Word on the street is that the Philadelphia Flyers are a pretty undisciplined hockey team. Countless reports keep rejuvenating the tired subjects of Philadelphia’s lack of focus and inability to play as a team. Too many penalties this, not enough team chemistry that. Enough is enough. We get it. Quite frankly if you ask me they look like a pee wee team as of late and it’s for one reason and one reason only: Broad Street Bullies.
Philadelphia is a city that prides itself on its tough blue-collar identity that has morphed its way inside of the city’s professional teams, but none are quite like the Flyers. The famous back-to-back Stanley Cup winning Broad Street Bullies from the 1970s virtually changed the rulebook of hockey. Nearly four decades later, the rough and tough spirits of the retired Flyers’ greats still roam south Broad Street. Now however, it could be the Flyers’ kryptonite.
The Flyers entered January on a monstrous tear but suddenly find themselves playing mediocre hockey again, posting an average 2-4-2 record in their last eight games.
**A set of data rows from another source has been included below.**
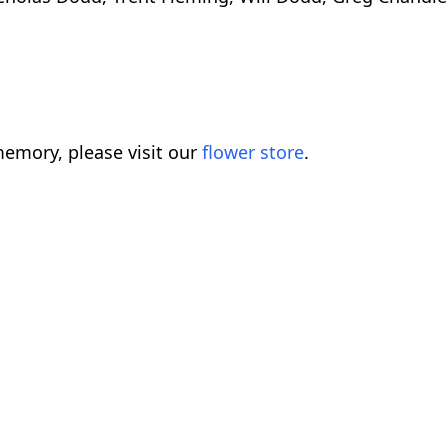
emory, please visit our
flower store
.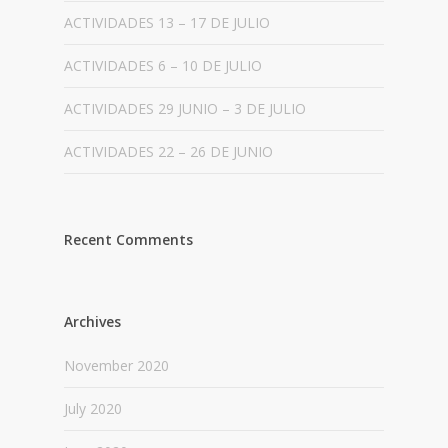
ACTIVIDADES 13 – 17 DE JULIO
ACTIVIDADES 6 – 10 DE JULIO
ACTIVIDADES 29 JUNIO – 3 DE JULIO
ACTIVIDADES 22 – 26 DE JUNIO
Recent Comments
Archives
November 2020
July 2020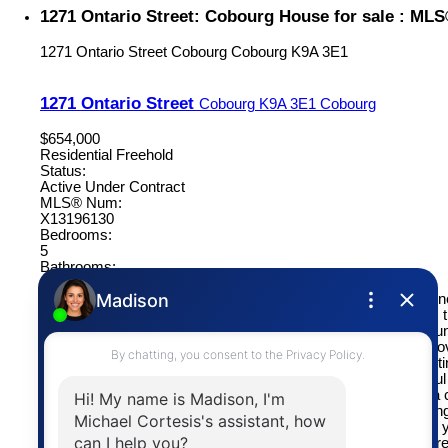
1271 Ontario Street: Cobourg House for sale : ML
1271 Ontario Street
Cobourg
Cobourg
K9A 3E1
1271 Ontario Street
Cobourg
K9A 3E1
Cobourg
$654,000
Residential Freehold
Status:
Active Under Contract
MLS® Num:
X13196130
Bedrooms:
5
Bathrooms:
3
This well maintained family home is perfectly situated on a gene
a desirable location, just a short drive to The Mill Golf Course
beautiful Cobourg Waterfront. Offering 5 bedrooms and an abun
space, this home is ideal for growing families and those who lo
formal living and dining rooms provide elegant spaces for hosti
gatherings and special occasions, while the bright and cheerful 
perfect for everyday living. The inviting family room features a
and walkout to the private backyard and covered patio, creating
setting for relaxing evenings and quality family time. Upstairs, yo
generously sized bedrooms, including a spacious primary retre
In those eight games, Philly has given up six power-play goals while recording five fighting penalties, seven roughing penalties, three boarding penalties and two misconduct penalties.
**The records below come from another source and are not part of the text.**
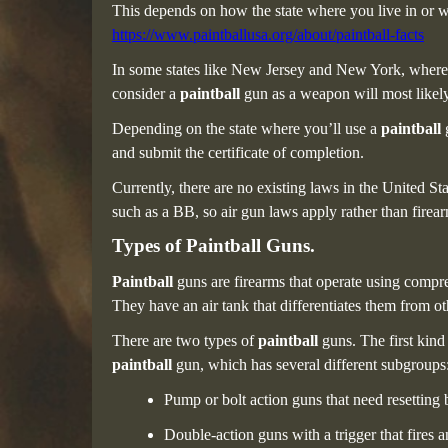
This depends on how the state where you live in or w
https://www.paintballusa.org/about/paintball-facts
In some states like New Jersey and New York, wher
consider a
paintball
gun as a weapon will most likely
Depending on the state where you’ll use a
paintball
and submit the certificate of completion.
Currently,
there are no existing laws in the United Sta
such as a BB, so air gun laws apply rather than firear
Types of Paintball Guns.
Paintball
guns are firearms that operate using compr
They have an air tank that differentiates them from ot
There are two types of
paintball
guns. The first kind
paintball
gun, which has several different subgroups
Pump or bolt action guns that need resetting
Double-action guns with a trigger that fires 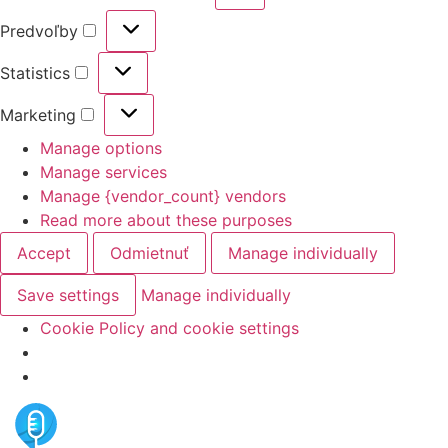
Predvoľby
Statistics
Marketing
Manage options
Manage services
Manage {vendor_count} vendors
Read more about these purposes
Accept
Odmietnuť
Manage individually
Save settings
Manage individually
Cookie Policy and cookie settings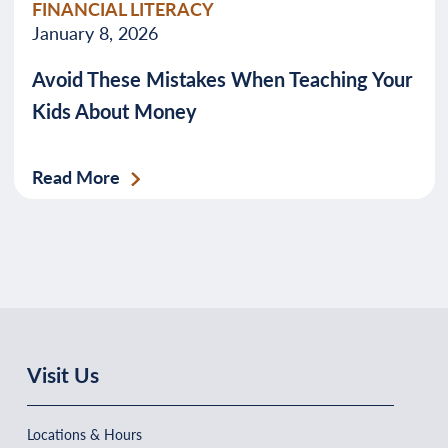
FINANCIAL LITERACY
January 8, 2026
Avoid These Mistakes When Teaching Your
Kids About Money
Read More
Visit Us
Locations & Hours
There’s no question that the orange and black like to play rough and tough hockey, but leaving the gloves on and biting their tongues might be in their best interest for now. Since those eight games, Philadelphia has let the New York Rangers and Columbus Blue Jackets ahead of them in the standings, and as everyone knows, now is not the time to start losing ground for the playoffs.
Rather than be the victims of the penalty, Philadelphia needs to shift its focus towards drawing penalties. I’m sure they would love to utilize the weapon they have in Wayne Simmonds who ranks fifth in the NHL for power-play goals (9).
Cutting back the attitude might be something the Flyers aren’t too crazy about, but considering it might be a necessity to get them back on track, they’ll want to take it into consideration.